District executives and other school community members also took heat for decisions made without regard for the best interest of students.
"The district is plagued by a variety of unethical behaviors "particularly nepotism" when it comes to personnel matters, promotions, awarding contracts and the retention of employees," the report states. "Enough examples were provided and confirmed by various sources that it is clear the district faces serious issues regarding unethical behavior at all levels."
Principals are said to be left out of a variety of district planning processes, despite the fact that they are considered vital team members in many other districts. "Those are frontline leaders in every school. They need to be part of the central planning," Jenkins argued.
Shirley McClendon, principal of Owen Elementary School and a member of the Pontiac Association of School Administrators, said she and her colleagues are eager to become part of that process.
"Whatever it takes, we will be there," she told board members Tuesday. "We have the energy, the talent and the time."
It may take considerable efforts to convince the Pontiac community that reform recommendations can bring about tangible change to will benefit students.
A Chartwell survey revealed that 67 percent of local residents believe the district is either failing or beyond repair. Even more, 69 percent, said they would put their children in other schools if given the choice.
Among prominent community concerns is the district's failure to prepare many students to be successful beyond high school.
Just one example of that, Chartwell consultants found, is the fact that less than 5 percent of Pontiac graduates qualify for state scholarships awarded to students meeting basic learning benchmarks. This compares with 45 percent of students at average Michigan high schools doing so.
"The (Pontiac school district) must discontinue practices which clearly hinder high-quality teaching and high student achievement," report authors suggest. "These practices are what contributed, in large part, to the district's low test scores and a widening achievement gap with the rest of the state."
School safety is yet another community concern. Though the district has made efforts to address safety issues in the schools Ñ such as installing metal detectors and hiring security officers consultants found no districtwide safety management system.
"This lack of a comprehensive plan is clear, particularly in the high schools, where several violent outbursts and gang-related activities have made it necessary to involve local and state police." the report states.

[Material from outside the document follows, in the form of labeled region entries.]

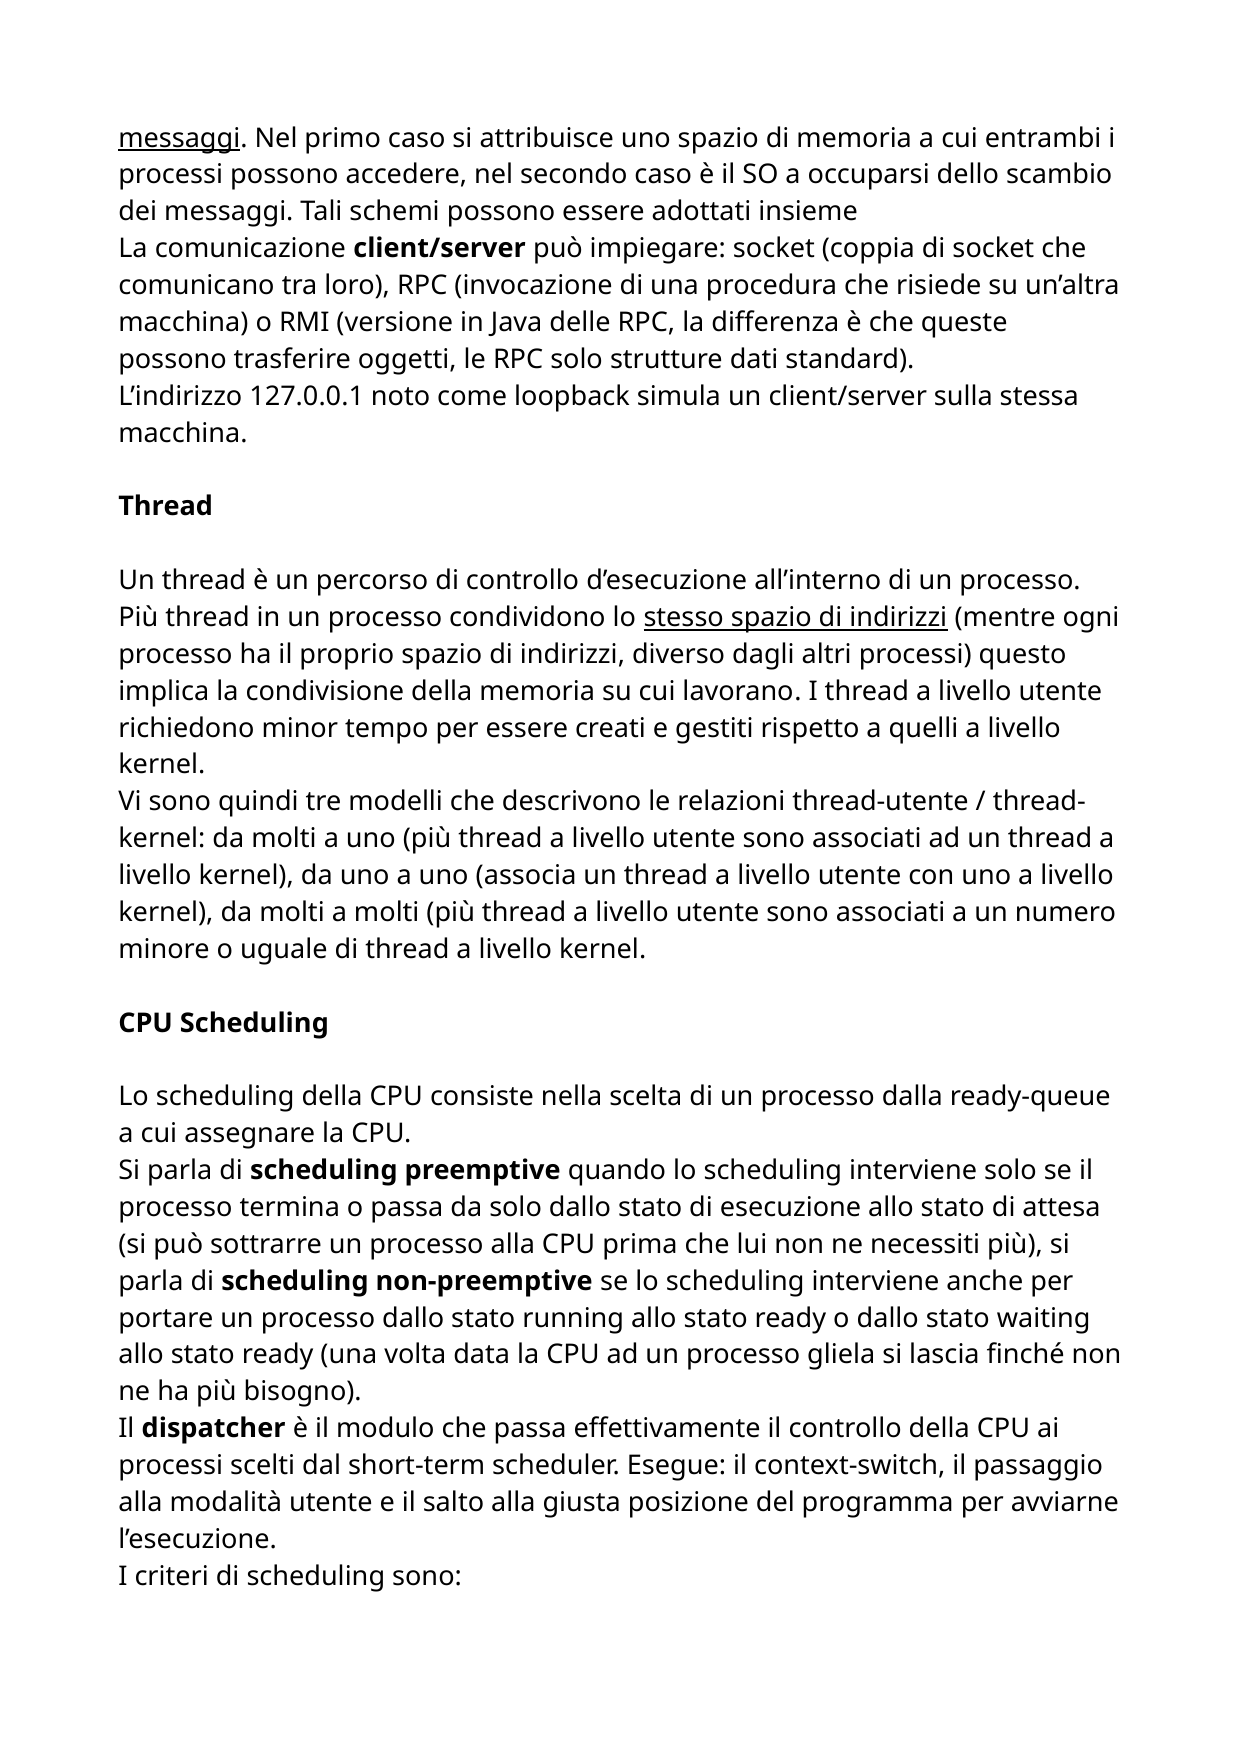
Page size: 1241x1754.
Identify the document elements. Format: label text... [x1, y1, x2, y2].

text Thread [118, 487, 1122, 524]
text messaggi. Nel primo caso si attribuisce uno spazio di memoria a cui entrambi i processi possono accedere, nel secondo caso è il SO a occuparsi dello scambio dei messaggi. Tali schemi possono essere adottati insieme [118, 118, 1122, 229]
text Un thread è un percorso di controllo d’esecuzione all’interno di un processo. Più thread in un processo condividono lo stesso spazio di indirizzi (mentre ogni processo ha il proprio spazio di indirizzi, diverso dagli altri processi) questo implica la condivisione della memoria su cui lavorano. I thread a livello utente richiedono minor tempo per essere creati e gestiti rispetto a quelli a livello kernel. [118, 561, 1122, 782]
text Vi sono quindi tre modelli che descrivono le relazioni thread-utente / thread-kernel: da molti a uno (più thread a livello utente sono associati ad un thread a livello kernel), da uno a uno (associa un thread a livello utente con uno a livello kernel), da molti a molti (più thread a livello utente sono associati a un numero minore o uguale di thread a livello kernel. [118, 782, 1122, 966]
text Lo scheduling della CPU consiste nella scelta di un processo dalla ready-queue a cui assegnare la CPU. [118, 1077, 1122, 1151]
text L’indirizzo 127.0.0.1 noto come loopback simula un client/server sulla stessa macchina. [118, 376, 1122, 450]
text Il dispatcher è il modulo che passa effettivamente il controllo della CPU ai processi scelti dal short-term scheduler. Esegue: il context-switch, il passaggio alla modalità utente e il salto alla giusta posizione del programma per avviarne l’esecuzione. [118, 1409, 1122, 1556]
text Si parla di scheduling preemptive quando lo scheduling interviene solo se il processo termina o passa da solo dallo stato di esecuzione allo stato di attesa (si può sottrarre un processo alla CPU prima che lui non ne necessiti più), si parla di scheduling non-preemptive se lo scheduling interviene anche per portare un processo dallo stato running allo stato ready o dallo stato waiting allo stato ready (una volta data la CPU ad un processo gliela si lascia finché non ne ha più bisogno). [118, 1151, 1122, 1409]
text La comunicazione client/server può impiegare: socket (coppia di socket che comunicano tra loro), RPC (invocazione di una procedura che risiede su un’altra macchina) o RMI (versione in Java delle RPC, la differenza è che queste possono trasferire oggetti, le RPC solo strutture dati standard). [118, 229, 1122, 376]
text CPU Scheduling [118, 1003, 1122, 1040]
text I criteri di scheduling sono: [118, 1556, 1122, 1593]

"What the (Pontiac school district) must realize is that if the safety of the school system is not effectively addressed, it will be at the risk of the students, the district and the entire Pontiac community."
Despite these and many other unflattering findings revealed by the five-month investigation, some community members expressed confidence that an inclusive, community effort to review and implement report recommendations can help turn the crisis-ridden district around.

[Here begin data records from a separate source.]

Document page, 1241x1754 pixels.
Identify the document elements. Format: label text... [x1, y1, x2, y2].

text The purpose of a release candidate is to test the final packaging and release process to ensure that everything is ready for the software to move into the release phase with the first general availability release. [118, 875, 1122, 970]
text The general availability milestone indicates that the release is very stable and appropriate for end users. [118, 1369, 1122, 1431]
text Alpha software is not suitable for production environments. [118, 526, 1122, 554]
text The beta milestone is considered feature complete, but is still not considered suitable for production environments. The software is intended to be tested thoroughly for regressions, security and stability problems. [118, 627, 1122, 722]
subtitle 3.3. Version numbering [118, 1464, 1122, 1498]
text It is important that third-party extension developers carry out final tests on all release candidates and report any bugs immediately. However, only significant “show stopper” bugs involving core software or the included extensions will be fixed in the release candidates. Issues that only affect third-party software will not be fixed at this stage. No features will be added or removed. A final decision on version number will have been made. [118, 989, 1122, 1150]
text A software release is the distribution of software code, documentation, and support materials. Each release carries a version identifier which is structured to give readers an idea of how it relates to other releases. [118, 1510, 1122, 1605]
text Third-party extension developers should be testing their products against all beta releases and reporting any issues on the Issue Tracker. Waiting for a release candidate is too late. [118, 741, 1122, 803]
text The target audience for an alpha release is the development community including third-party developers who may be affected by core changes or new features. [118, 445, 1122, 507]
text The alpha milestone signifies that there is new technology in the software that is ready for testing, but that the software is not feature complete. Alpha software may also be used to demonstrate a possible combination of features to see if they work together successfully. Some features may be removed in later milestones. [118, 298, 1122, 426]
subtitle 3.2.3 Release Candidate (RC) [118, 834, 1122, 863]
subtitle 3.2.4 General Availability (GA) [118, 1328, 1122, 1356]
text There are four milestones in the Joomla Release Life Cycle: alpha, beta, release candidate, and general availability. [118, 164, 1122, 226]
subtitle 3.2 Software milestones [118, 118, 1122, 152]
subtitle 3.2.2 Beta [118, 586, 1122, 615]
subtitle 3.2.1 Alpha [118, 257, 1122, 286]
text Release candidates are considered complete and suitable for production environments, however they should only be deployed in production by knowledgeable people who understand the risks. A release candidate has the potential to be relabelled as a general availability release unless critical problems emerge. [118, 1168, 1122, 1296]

"I think there's everything we need right here in this community already," said Evelyn LaDuff. "We are the solution to the problem."
With the report now released to the public, school leaders plan to begin prioritizing report recommendations and developing a strategic plan for renewal. Though some changes are expected to be in place by the start of the coming school year, others may take years to complete.
District officials said a synopsis of the Chartwell Education Group situational analysis will be available on the district's Web site starting today. The address is www.pontiac.k12.mi.us.
The full, 292-page report will be distributed free of charge to 75 key community stakeholders to be determined in the near future by Board of Education members. Others interested in obtaining a copy can do so for a $10 fee. They will be available at the district administration building, 47200 Woodward Ave., starting Monday.